*** Block opens ***
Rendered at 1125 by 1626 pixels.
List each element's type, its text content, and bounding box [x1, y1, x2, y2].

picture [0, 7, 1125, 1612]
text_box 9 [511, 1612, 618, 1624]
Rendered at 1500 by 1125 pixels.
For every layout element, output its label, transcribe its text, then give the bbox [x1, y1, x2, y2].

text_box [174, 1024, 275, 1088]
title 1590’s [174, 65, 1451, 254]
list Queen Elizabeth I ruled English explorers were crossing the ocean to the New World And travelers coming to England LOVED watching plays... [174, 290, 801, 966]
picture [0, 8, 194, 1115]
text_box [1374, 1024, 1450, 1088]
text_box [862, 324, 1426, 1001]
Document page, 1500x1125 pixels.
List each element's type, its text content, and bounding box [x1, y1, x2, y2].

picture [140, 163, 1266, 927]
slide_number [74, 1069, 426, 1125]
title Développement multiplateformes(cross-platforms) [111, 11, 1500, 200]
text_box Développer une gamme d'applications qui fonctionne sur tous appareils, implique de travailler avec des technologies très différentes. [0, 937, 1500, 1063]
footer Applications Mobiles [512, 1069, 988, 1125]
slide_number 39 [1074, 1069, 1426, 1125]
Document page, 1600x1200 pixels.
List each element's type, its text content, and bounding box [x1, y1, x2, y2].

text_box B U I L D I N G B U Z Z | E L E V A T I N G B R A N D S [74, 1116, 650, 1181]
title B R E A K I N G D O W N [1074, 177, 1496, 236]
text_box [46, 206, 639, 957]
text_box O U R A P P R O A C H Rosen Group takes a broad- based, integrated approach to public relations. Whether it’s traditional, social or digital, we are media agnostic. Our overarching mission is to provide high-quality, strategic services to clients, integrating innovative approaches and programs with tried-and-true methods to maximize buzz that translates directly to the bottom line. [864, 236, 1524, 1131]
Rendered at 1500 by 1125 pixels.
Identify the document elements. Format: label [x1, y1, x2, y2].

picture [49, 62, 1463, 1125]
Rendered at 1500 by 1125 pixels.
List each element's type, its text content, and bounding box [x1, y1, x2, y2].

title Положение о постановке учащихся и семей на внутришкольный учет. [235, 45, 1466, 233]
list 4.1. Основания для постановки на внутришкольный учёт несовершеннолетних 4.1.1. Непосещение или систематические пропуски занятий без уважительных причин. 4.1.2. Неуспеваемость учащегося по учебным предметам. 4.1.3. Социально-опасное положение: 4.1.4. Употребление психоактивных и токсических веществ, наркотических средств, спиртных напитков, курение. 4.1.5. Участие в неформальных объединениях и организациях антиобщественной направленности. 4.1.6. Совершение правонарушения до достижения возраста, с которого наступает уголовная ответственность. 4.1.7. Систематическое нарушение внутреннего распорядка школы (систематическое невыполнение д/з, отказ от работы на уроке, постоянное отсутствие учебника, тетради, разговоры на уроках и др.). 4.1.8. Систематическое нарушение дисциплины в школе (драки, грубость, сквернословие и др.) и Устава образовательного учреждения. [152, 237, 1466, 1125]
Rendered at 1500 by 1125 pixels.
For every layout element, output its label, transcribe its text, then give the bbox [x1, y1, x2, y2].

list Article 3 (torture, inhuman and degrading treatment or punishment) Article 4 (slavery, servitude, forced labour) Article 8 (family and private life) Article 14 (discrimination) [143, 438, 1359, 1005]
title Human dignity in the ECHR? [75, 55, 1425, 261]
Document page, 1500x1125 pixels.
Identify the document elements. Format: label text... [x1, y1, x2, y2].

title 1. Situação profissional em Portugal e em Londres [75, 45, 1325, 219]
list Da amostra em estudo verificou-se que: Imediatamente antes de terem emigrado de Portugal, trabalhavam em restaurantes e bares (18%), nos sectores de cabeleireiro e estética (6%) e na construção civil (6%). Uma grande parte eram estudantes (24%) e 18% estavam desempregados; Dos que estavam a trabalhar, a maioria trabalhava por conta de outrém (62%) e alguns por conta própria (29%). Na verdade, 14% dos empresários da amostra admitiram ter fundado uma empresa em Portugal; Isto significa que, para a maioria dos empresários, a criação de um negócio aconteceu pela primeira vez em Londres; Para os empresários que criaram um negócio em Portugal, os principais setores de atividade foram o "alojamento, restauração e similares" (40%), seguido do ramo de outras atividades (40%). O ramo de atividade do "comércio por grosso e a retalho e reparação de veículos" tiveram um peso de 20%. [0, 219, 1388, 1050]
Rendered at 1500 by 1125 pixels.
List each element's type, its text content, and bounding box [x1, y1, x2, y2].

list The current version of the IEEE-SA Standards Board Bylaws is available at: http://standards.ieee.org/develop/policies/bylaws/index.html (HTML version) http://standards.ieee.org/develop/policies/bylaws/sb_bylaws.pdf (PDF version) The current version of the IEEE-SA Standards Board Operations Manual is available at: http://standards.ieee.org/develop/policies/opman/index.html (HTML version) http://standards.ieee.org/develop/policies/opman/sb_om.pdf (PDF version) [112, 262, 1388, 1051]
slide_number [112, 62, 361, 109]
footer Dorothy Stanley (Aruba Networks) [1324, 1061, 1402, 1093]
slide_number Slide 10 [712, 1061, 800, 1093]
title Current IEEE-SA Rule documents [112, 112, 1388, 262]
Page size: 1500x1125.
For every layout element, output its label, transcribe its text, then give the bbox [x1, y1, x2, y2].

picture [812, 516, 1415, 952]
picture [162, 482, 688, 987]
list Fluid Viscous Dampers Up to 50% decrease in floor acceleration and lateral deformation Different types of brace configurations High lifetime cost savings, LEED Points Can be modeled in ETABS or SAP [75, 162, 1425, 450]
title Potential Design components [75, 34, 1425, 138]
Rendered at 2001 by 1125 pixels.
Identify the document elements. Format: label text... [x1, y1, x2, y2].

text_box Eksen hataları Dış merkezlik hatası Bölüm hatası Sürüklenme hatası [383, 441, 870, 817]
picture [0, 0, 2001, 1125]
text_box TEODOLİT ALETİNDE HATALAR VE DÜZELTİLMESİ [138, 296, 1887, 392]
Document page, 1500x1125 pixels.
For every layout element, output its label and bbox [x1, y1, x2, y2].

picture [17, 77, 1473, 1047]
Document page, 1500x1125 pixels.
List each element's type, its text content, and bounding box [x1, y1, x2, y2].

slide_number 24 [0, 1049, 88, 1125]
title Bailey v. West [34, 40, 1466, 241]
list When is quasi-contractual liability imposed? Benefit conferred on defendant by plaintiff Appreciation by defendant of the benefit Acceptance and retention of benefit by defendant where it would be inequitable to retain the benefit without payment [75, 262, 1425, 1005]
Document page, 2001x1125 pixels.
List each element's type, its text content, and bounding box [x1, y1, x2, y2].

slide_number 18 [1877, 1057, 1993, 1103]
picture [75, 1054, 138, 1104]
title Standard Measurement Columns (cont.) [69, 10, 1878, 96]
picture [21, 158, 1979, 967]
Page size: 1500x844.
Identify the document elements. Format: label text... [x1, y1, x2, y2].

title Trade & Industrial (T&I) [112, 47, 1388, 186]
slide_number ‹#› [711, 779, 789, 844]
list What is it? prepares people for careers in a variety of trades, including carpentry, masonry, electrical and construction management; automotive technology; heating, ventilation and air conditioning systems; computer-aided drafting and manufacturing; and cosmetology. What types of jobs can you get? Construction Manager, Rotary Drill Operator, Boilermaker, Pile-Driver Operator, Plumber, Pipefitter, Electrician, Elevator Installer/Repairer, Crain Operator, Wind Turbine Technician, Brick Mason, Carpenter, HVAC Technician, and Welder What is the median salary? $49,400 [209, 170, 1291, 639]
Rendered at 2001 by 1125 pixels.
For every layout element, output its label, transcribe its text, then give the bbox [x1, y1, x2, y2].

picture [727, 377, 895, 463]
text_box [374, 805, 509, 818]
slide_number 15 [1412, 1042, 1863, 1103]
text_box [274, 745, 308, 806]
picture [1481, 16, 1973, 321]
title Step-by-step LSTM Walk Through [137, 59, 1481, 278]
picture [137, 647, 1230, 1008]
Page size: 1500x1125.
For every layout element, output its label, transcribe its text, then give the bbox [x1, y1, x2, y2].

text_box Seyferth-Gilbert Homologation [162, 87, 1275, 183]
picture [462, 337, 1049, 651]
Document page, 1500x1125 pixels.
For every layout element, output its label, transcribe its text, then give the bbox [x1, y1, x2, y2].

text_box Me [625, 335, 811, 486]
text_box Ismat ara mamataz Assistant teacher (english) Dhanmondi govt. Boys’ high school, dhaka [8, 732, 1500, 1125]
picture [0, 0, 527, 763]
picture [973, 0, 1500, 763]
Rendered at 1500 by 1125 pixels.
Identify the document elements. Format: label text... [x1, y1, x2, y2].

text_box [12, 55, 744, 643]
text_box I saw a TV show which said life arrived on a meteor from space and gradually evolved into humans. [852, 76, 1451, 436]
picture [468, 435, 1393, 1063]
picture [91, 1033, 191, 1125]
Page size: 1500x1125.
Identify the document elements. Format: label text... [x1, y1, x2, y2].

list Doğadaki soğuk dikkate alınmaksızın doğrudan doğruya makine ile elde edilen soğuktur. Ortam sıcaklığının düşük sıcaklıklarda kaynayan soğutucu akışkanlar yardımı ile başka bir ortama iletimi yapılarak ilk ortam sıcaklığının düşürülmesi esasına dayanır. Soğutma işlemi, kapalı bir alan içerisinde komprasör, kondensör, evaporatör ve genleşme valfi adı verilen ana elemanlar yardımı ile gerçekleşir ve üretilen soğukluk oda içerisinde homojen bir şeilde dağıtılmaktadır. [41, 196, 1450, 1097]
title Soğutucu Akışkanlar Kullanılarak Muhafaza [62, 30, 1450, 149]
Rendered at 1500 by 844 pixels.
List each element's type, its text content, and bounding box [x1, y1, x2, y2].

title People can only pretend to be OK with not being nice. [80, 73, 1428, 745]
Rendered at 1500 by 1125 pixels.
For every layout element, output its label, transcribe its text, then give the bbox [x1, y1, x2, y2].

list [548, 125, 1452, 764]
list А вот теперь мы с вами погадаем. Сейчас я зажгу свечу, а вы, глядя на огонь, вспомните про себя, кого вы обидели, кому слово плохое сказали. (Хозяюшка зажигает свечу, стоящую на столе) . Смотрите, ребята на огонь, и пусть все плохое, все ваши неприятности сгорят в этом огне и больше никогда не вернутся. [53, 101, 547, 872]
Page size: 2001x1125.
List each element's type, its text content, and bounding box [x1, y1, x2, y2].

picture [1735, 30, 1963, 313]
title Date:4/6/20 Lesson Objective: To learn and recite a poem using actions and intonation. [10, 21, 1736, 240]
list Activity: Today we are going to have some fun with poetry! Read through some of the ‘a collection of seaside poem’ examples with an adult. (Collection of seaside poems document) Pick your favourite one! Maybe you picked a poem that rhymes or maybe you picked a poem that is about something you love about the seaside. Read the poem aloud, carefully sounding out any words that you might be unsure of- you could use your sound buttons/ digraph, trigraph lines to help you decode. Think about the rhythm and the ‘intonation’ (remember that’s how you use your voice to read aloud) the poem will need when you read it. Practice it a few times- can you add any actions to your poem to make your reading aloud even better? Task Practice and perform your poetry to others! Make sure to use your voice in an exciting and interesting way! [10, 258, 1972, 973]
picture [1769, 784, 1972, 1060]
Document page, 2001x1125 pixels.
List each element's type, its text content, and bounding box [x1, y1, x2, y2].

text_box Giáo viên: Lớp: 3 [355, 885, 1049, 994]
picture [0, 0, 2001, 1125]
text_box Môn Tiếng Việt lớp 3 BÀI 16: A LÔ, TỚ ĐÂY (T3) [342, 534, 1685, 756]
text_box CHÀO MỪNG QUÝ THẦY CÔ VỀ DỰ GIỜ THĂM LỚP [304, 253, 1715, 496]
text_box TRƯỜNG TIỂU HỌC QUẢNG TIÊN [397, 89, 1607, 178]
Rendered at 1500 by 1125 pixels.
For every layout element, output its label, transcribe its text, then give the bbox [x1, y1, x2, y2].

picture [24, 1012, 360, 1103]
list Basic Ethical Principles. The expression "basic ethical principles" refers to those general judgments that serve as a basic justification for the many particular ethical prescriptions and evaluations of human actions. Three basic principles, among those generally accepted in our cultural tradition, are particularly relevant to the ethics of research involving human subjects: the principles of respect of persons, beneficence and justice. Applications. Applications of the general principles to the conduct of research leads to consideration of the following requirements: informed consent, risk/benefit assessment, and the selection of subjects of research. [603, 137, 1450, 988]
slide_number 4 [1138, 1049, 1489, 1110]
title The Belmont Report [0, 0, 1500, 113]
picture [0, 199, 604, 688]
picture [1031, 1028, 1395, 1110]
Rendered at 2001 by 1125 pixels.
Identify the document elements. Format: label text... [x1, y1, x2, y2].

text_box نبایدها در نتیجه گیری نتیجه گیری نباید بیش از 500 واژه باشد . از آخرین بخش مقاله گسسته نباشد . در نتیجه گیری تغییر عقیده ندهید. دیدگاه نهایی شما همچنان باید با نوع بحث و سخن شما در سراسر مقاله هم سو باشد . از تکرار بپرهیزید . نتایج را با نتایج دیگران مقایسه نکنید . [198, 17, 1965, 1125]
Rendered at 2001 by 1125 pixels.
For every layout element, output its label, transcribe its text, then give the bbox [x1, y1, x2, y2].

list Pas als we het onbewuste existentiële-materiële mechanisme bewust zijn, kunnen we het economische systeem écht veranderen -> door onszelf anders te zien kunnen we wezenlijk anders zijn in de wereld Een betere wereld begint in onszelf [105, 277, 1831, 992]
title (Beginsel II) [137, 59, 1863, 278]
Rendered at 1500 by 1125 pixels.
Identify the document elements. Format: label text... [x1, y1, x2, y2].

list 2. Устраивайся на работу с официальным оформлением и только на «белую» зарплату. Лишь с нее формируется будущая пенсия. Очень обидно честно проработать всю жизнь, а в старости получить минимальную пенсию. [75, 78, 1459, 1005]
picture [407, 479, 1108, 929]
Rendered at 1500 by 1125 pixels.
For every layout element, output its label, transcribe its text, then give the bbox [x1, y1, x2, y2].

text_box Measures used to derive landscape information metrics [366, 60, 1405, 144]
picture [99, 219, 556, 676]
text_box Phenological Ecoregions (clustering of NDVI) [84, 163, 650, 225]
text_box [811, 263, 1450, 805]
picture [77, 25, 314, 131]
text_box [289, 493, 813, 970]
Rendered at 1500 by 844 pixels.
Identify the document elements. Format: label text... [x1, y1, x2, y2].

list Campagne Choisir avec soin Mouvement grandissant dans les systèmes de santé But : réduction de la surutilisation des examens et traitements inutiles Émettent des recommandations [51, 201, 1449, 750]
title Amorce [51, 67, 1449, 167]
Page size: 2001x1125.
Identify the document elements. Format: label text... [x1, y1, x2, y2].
*** Block closes ***
• _TASK STATEMENT_
Only the lines from the first line of the records through the one containing "Document page, 1600x1200 pixels." should be reproduced, exactly, with both of them included.

• _ANSWER_
Rendered at 1125 by 1626 pixels.
List each element's type, its text content, and bounding box [x1, y1, x2, y2].

picture [0, 7, 1125, 1612]
text_box 9 [511, 1612, 618, 1624]
Rendered at 1500 by 1125 pixels.
For every layout element, output its label, transcribe its text, then give the bbox [x1, y1, x2, y2].

text_box [174, 1024, 275, 1088]
title 1590’s [174, 65, 1451, 254]
list Queen Elizabeth I ruled English explorers were crossing the ocean to the New World And travelers coming to England LOVED watching plays... [174, 290, 801, 966]
picture [0, 8, 194, 1115]
text_box [1374, 1024, 1450, 1088]
text_box [862, 324, 1426, 1001]
Document page, 1500x1125 pixels.
List each element's type, its text content, and bounding box [x1, y1, x2, y2].

picture [140, 163, 1266, 927]
slide_number [74, 1069, 426, 1125]
title Développement multiplateformes(cross-platforms) [111, 11, 1500, 200]
text_box Développer une gamme d'applications qui fonctionne sur tous appareils, implique de travailler avec des technologies très différentes. [0, 937, 1500, 1063]
footer Applications Mobiles [512, 1069, 988, 1125]
slide_number 39 [1074, 1069, 1426, 1125]
Document page, 1600x1200 pixels.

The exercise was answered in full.